Theorems involving Continuous Functions

Intermediate Value Theorem. Suppose that $f$ is continuous on closed interval ${\left[{a},{b}\right]}$ and let ${N}$ is any number between ${f{{\left({a}\right)}}}$ and ${f{{\left({b}\right)}}}$ (or ${f{{\left({b}\right)}}}$ and ${f{{\left({a}\right)}}}$ ; depends what is bigger). Then there exists number ${c}$ in ${\left({a},{b}\right)}$ such that ${f{{\left({c}\right)}}}={N}$ .

The Intermediate Value Theorem states that a continuous function takes on every intermediate value between the function values ${f{{\left({a}\right)}}}$ and ${f{{\left({b}\right)}}}$ .

Note that the value ${N}$ can be taken one or more times.

In geometric terms Intermediate Value Theorem states that if any horizontal line ${y}=$ is given between ${f{{\left({a}\right)}}}$ and ${f{{\left({b}\right)}}}$ then the graph of ${f{}}$ should intersect ${y}={N}$ somewhere.
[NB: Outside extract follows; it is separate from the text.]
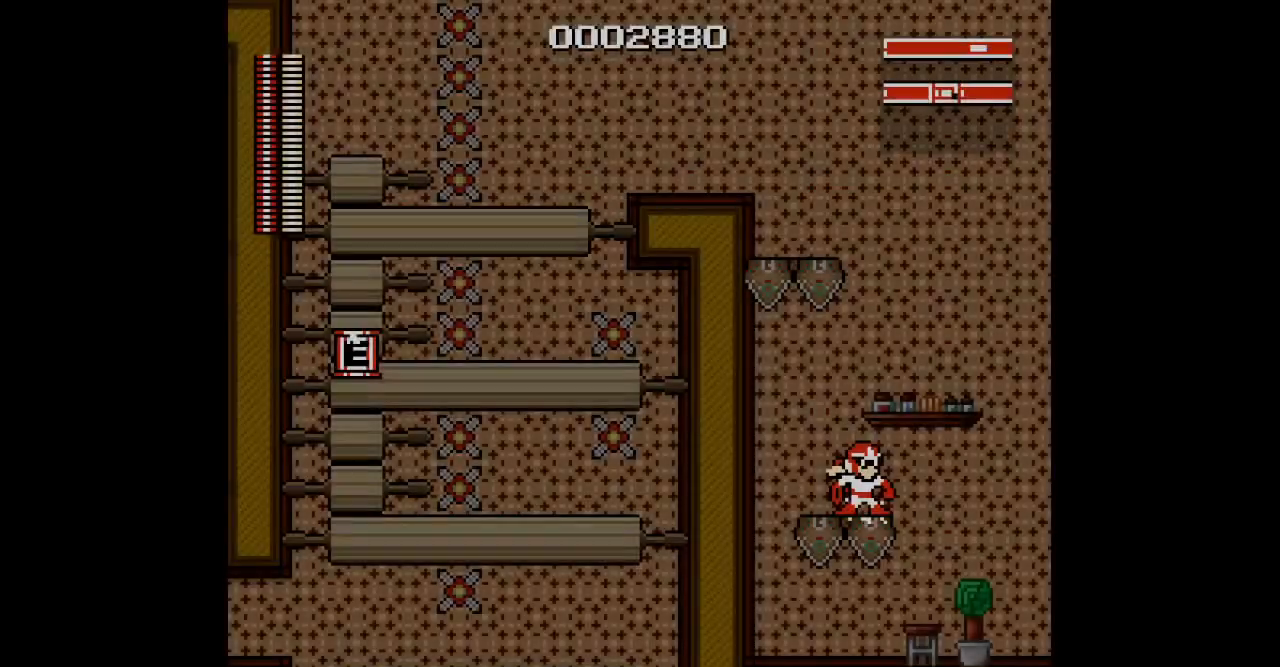
{"dt_ms": 500, "buttons": [], "events": []}
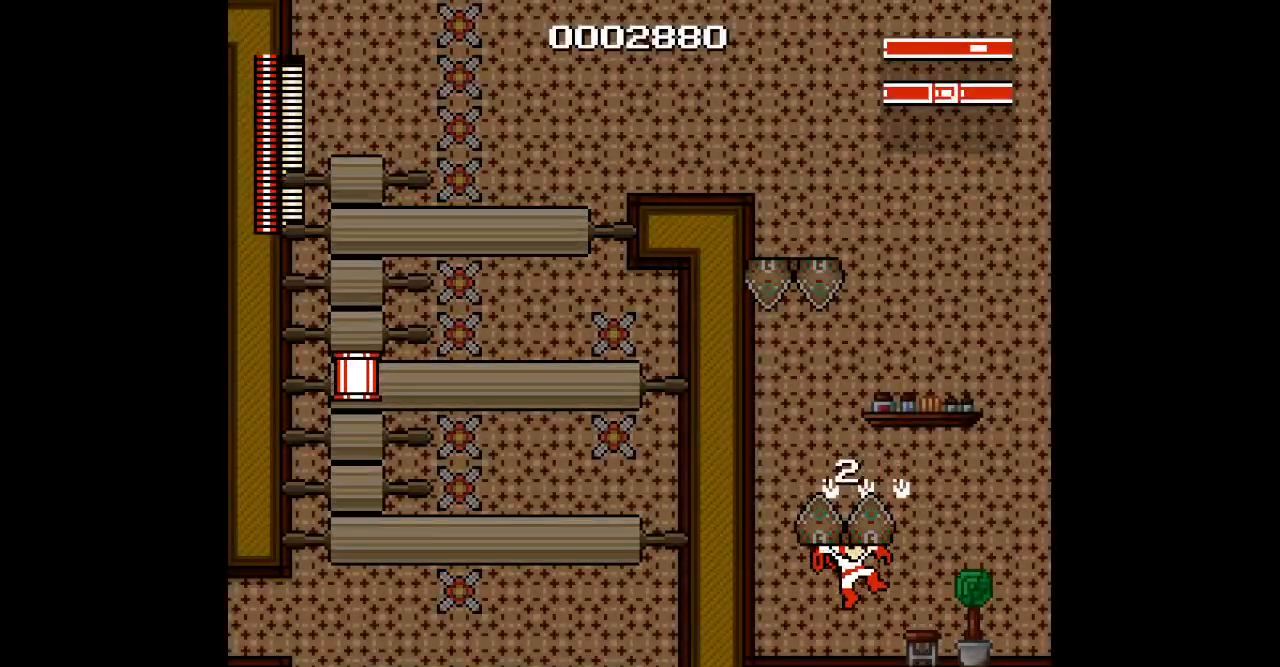
{"dt_ms": 500, "buttons": [], "events": []}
Corollary. Suppose that ${f{}}$ is continuous on closed interval ${\left[{a},{b}\right]}$ such that ${f{{\left({a}\right)}}}$ and ${f{{\left({b}\right)}}}$ have different signs. Then there exists number ${c}$ in ${\left({a},{b}\right)}$ such that ${f{{\left({c}\right)}}}={0}$ .

Proof of this fact is straightforward. Since ${f{{\left({a}\right)}}}$ and ${f{{\left({b}\right)}}}$ have different signs then either ${f{{\left({a}\right)}}}<{0}<{f{{\left({b}\right)}}}$ or ${f{{\left({b}\right)}}}<{0}<{f{{\left({a}\right)}}}$ , so, we take ${N}={0}$ in intermediate value theorem.

Note, that Intermediate Value Theorem is general false for discontinuous functions.

One use of the Intermediate Value Theorem is in locating roots of equations.

Example 1. Function ${{2}}^{{x}}-{4}{x}={0}$ clearly has root 4, but it is harder to locate another root. However, for function ${f{{\left({x}\right)}}}={{2}}^{{x}}-{4}{x}$ ${f{{\left({0}\right)}}}={{2}}^{{0}}-{4}\cdot{0}={1}>{0}$ and ${f{{\left(\frac{{1}}{{2}}\right)}}}={{2}}^{{\frac{{1}}{{2}}}}-{4}\cdot{2}=\sqrt{{{2}}}-{8}<{0}$ .

Thus, by corollary (because function ${f{{\left({x}\right)}}}={{2}}^{{x}}-{4}{x}$ is continuous) there exists number ${c}$ in interval ${\left({0},\frac{{1}}{{2}}\right)}$ such that ${f{{\left({c}\right)}}}={0}$ .

Example 2. Show that the root of equation ${\cos{{\left({x}\right)}}}-{x}={0}$ is within interval [0,1].

Let ${f{{\left({x}\right)}}}={\cos{{\left({x}\right)}}}-{x}$ . Clearly it is continuous on [0,1].

We are looking for the solution of the equation, that is a number ${c}$ between 0 and 1 such that ${f{{\left({c}\right)}}}={0}$ .

Since ${f{{\left({0}\right)}}}={\cos{{\left({0}\right)}}}-{0}={1}>{0}$ and ${f{{\left({1}\right)}}}={\cos{{\left({1}\right)}}}-{1}<{0}$ then ${f{{\left({1}\right)}}}<{0}<{f{{\left({0}\right)}}}$ .

Thus, according to corollary there exists number ${c}$ on interval ${\left({0},{1}\right)}$ such that ${f{{\left({c}\right)}}}={0}$ . Therefore, ${f{{\left({x}\right)}}}$ has at least one root in (0,1).

Boundedness of a function. Suppose that function ${f{}}$ is continuous on closed interval ${\left[{a},{b}\right]}$ then exist such constant finite numbers ${m}$ and ${M}$ that ${m}\le{f{{\left({x}\right)}}}\le{M}$ for all ${a}\le{x}\le{b}$ .

Note that this theorem doesn't hold if interval is not closed.

For example, let ${f{{\left({x}\right)}}}={\left\{\begin{array}{c}\frac{{1}}{{x}}{\quad\text{if}\quad}{0}<{x}\le{1}\\{0}{\quad\text{if}\quad}{x}={0}\\ \end{array}\right.}$ .

This function can take only finite values, but it grows without a bound when ${x}$ approaches 0.